For more practical inspiration, take a look at Borderlands of Science: How to Think Like a Scientist and Write Science Fiction (Baen) by Dr. Charles Sheffield. This book surveys the current state of physics, chemistry, and biology and how they can be applied to such favorite science fiction topics as the beginning and ending of the universe, space flight and colonization, alien biology, computer and robot design, cloning, immortality, and future war. Sheffield, with a Ph.D. in physics and both a Hugo and Nebula under his belt, generously passes out writing ideas by the handfuls. He also indicates previous stories where an idea has been explored in SF so you can avoid well-trod territory.
Throughout Borderlands, Sheffield points to the edges of the unknown as opportunities for stories. Computers are in their infancy. Genetic research is on the verge of cracking the aging problem. Nanotechnology—tiny, self-replicating, programmable machines that could build structures, repair human tissue, and create food from non-biotic components —are also ripe for fictional exploration.
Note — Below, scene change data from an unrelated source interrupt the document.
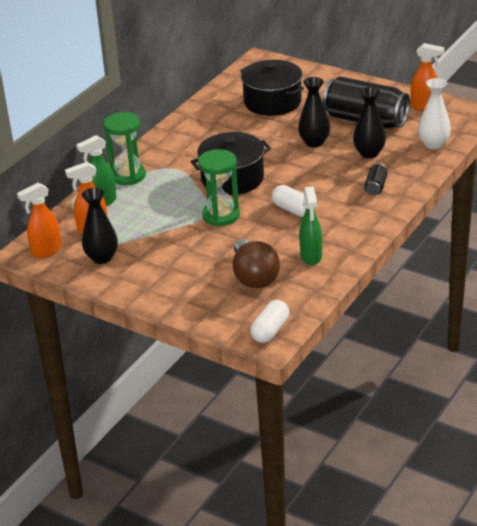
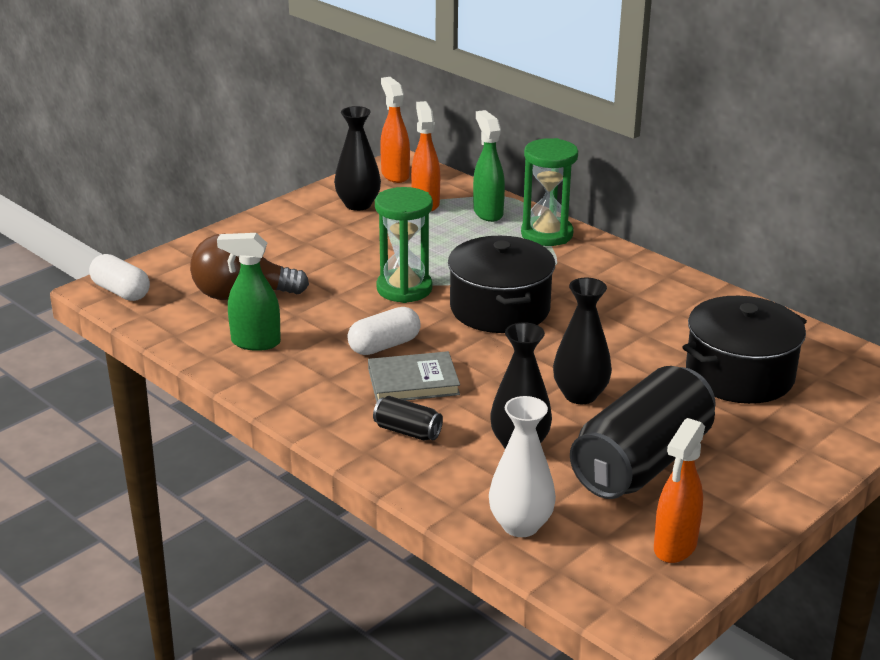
camera: 100 degrees right, 5 degrees down
none -> grey book [368,351,460,402]

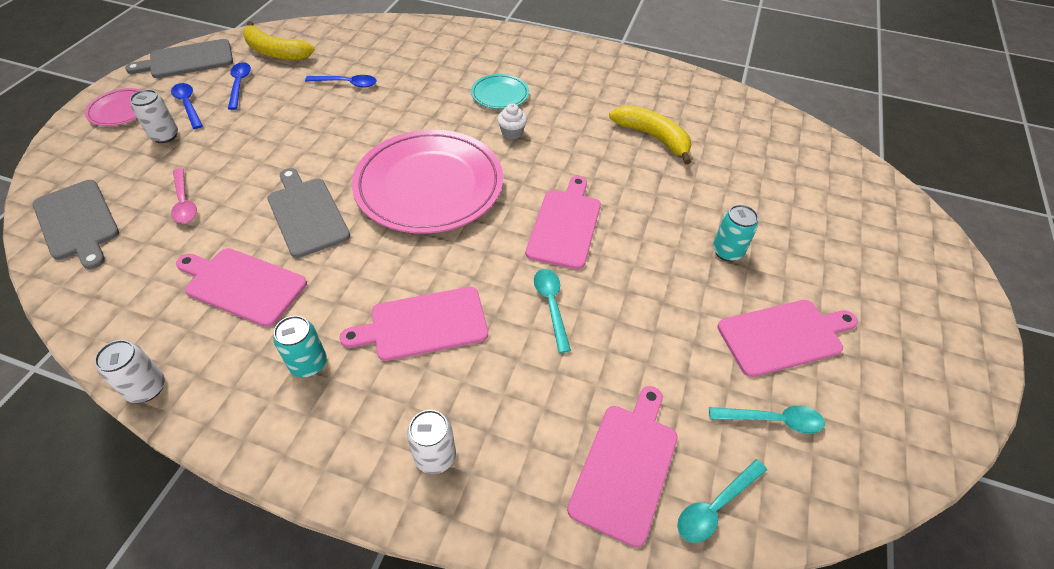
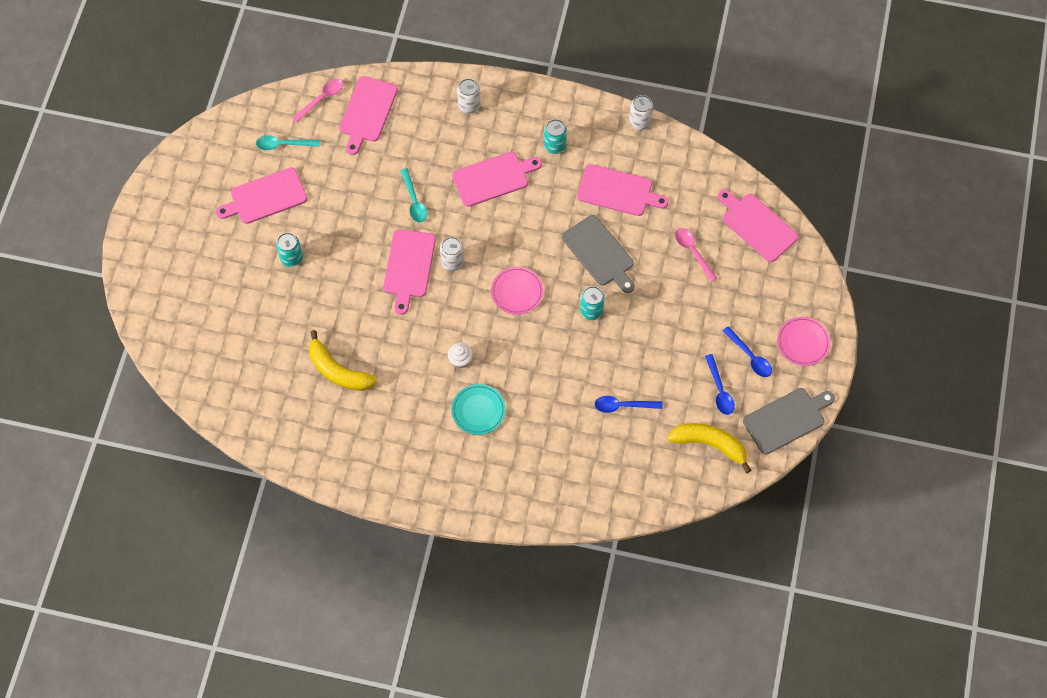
camera: 175 degrees right, 15 degrees up
grey cutting board [33,180,119,269] -> pink cutting board [718,189,798,262]
white can [130,89,178,143] -> white can moved to [440,237,464,271]
pink plate [352,130,503,234] -> pink plate [491,267,543,315], size x0.45
turquoise spoon [677,459,767,543] -> pink spoon [293,79,343,122]
none -> turquoise can [580,286,605,320]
Sheffield lays to rest FTL flight and instant transportation. No more “hyperspace” or “beaming” but I found his mass drivers, ramjets, and laser rockets much more interesting. And he did leave open the possibility of instantaneous communication over vast distances.
Finally, brimming with ideas, I picked up a Writer’s Digest Book in the Writing Reference Section to help me put it all together: How to Write Science Fiction and Fantasy by Orson Scott Card is a venerable but excellent resource. Card, author of books, plays and short stories, won both the Hugo and Nebula awards for a novel for two consecutive years—something never done by any other SF author. Card is also a talented teacher with good practical advice for writers of all kinds. He divides the book into five sections ranging from exploring the differences between SF and Fantasy to the practical business of selling your work. Section two is the most useful part for people looking for inspiration: Card walks the reader step-by-step through world building including idea generation; laying down the rules of your universe; developing a back story; and inventing language, geography, and social rules.
These books should help banish the ghosts from that long ago and far away galaxy. Now it’s time to start writing about a universe of your own.